Pour se défendre, la vice-gouverneure a soutenu que ses commentaires faisaient partie du 'folklore footballistique' et a nié toute intention discriminatoire. 'Je n'ai rien dit de raciste ni de discriminatoire, pourquoi devrais-je me rétracter ? Que se rétracte celui qui pense qu'être africain est une condition d'infériorité', a-t-elle déclaré, attribuant la polémique au 'politiquement correct' et au 'wokisme'.
La demande de destitution avait été présentée par l'avocat et ancien sénateur national Miguel Mathus Escorihuela ainsi que d'autres figures radicales, en se fondant sur l'article 109 de la Constitution de Mendoza. Le document accusait la fonctionnaire de 'conduite inappropriée' et de 'mauvaise exécution de ses fonctions', arguant que ses propos déconsidéraient l'institution. Cependant, n'ayant pas atteint la majorité nécessaire, l'accusation a été de fait rejetée.
L'article 109 de la Constitution de Mendoza établit que le gouverneur, ses ministres, le vice-gouverneur et d'autres fonctionnaires peuvent être soumis à une procédure de destitution pour mauvaise exécution de leurs fonctions ou désordre de conduite. En l'espèce, la Chambre a décidé que les chefs d'accusation ne constituaient pas une faute suffisante pour initier le processus.
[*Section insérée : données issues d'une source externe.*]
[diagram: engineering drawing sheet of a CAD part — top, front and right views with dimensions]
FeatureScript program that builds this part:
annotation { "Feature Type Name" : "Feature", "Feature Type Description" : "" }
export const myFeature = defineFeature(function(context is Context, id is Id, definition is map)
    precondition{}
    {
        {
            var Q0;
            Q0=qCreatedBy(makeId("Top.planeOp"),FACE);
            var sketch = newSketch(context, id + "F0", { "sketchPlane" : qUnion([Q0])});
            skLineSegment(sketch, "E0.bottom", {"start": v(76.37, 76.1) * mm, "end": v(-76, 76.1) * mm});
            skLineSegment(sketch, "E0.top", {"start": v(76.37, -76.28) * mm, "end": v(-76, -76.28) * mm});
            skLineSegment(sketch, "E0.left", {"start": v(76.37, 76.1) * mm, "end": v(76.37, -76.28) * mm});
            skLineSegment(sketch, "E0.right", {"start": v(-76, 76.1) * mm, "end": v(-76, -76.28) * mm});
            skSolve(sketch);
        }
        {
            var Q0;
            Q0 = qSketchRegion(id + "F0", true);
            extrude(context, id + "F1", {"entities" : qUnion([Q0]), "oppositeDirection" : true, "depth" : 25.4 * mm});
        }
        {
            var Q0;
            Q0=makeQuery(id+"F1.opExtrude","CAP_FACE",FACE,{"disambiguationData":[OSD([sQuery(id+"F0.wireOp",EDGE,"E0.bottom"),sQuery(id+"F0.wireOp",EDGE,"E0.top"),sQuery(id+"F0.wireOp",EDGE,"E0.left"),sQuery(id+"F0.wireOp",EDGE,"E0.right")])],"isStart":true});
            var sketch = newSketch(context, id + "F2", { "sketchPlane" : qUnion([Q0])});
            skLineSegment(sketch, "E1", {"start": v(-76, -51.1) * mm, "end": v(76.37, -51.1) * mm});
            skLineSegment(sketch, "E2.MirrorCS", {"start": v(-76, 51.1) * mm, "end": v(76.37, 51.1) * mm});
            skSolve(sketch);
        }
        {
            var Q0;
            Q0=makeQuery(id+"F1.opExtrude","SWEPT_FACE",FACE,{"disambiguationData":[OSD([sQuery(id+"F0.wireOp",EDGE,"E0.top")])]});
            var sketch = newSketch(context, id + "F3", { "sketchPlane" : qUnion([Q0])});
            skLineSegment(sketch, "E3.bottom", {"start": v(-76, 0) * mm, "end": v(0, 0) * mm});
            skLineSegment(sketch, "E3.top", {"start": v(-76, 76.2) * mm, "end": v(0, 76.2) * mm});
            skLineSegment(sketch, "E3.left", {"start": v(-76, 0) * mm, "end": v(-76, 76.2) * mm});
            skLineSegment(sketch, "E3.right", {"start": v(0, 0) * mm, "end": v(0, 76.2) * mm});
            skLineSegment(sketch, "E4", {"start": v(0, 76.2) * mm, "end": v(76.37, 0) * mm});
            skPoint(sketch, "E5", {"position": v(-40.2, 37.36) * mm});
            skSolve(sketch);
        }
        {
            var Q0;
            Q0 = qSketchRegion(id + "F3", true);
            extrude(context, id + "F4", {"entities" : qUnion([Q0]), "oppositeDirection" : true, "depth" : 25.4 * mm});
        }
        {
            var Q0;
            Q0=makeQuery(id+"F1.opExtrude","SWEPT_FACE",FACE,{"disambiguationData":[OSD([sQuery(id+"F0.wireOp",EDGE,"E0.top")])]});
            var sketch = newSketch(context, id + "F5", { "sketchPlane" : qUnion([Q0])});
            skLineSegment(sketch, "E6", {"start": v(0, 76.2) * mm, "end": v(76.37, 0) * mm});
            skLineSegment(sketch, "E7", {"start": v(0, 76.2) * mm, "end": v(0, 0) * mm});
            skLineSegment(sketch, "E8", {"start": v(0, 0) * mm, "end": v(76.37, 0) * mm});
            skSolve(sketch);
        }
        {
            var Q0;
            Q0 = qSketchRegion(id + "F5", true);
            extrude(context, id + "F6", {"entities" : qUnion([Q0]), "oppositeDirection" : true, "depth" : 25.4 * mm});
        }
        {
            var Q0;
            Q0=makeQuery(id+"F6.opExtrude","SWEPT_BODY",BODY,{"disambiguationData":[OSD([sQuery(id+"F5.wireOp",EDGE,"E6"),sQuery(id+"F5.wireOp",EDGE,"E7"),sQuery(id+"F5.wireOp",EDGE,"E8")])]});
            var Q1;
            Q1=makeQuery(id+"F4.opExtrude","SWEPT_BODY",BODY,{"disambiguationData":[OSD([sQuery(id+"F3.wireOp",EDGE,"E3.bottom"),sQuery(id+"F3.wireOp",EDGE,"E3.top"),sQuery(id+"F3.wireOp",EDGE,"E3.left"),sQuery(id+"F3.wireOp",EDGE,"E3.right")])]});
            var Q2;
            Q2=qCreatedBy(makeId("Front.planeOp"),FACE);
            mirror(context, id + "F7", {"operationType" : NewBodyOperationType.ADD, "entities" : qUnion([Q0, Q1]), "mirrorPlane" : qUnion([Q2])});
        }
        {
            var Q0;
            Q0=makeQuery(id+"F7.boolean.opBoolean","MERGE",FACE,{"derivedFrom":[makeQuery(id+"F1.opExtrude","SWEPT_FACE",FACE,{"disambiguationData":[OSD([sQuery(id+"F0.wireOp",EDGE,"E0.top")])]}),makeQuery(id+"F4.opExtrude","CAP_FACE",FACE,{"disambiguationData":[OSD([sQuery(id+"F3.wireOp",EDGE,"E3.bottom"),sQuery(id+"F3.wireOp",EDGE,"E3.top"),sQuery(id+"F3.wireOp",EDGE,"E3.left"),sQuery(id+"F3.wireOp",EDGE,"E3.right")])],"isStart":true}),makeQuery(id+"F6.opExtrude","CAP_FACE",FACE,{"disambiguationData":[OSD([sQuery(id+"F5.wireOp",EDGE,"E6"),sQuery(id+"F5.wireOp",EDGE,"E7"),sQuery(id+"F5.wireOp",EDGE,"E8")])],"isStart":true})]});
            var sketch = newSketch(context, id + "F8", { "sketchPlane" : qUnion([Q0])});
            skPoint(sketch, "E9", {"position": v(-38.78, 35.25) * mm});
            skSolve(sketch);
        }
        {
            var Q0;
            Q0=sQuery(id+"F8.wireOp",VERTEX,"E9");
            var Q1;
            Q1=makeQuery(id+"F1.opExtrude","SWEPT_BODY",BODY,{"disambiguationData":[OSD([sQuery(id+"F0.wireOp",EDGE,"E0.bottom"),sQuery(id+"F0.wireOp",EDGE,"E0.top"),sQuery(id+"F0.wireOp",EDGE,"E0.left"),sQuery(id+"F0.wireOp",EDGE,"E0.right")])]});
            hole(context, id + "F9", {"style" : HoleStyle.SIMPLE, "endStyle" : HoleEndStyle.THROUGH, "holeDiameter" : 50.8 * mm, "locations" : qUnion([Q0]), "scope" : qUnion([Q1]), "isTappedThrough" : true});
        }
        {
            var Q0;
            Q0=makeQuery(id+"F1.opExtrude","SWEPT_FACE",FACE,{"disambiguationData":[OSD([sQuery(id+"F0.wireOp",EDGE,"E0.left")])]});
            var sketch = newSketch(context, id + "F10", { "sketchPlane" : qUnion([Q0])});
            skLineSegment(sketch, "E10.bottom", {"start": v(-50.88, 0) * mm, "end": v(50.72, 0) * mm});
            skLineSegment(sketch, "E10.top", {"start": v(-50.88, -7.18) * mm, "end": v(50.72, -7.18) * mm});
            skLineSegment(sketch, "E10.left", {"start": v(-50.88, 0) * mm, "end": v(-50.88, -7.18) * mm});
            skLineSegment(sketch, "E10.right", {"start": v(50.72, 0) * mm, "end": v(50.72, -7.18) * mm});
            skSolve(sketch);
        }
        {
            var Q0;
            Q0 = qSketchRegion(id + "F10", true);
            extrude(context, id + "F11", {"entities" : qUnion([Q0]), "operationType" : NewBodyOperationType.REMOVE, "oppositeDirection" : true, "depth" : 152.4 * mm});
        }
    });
Parallèlement à la sphère législative, l'avocat Alfredo Guevara a déposé une plainte en vertu de la Loi 23.592 sur les Actes Discriminatoires. L'affaire a d'abord été traitée par la justice locale puis a été transférée à la juridiction fédérale, où l'analyse continuera.
Ainsi, avec un rejet législatif catégorique, la province de Mendoza cherche à tourner la page de ce chapitre et à poursuivre son agenda gouvernemental, en privilégiant l'unité et le dialogue.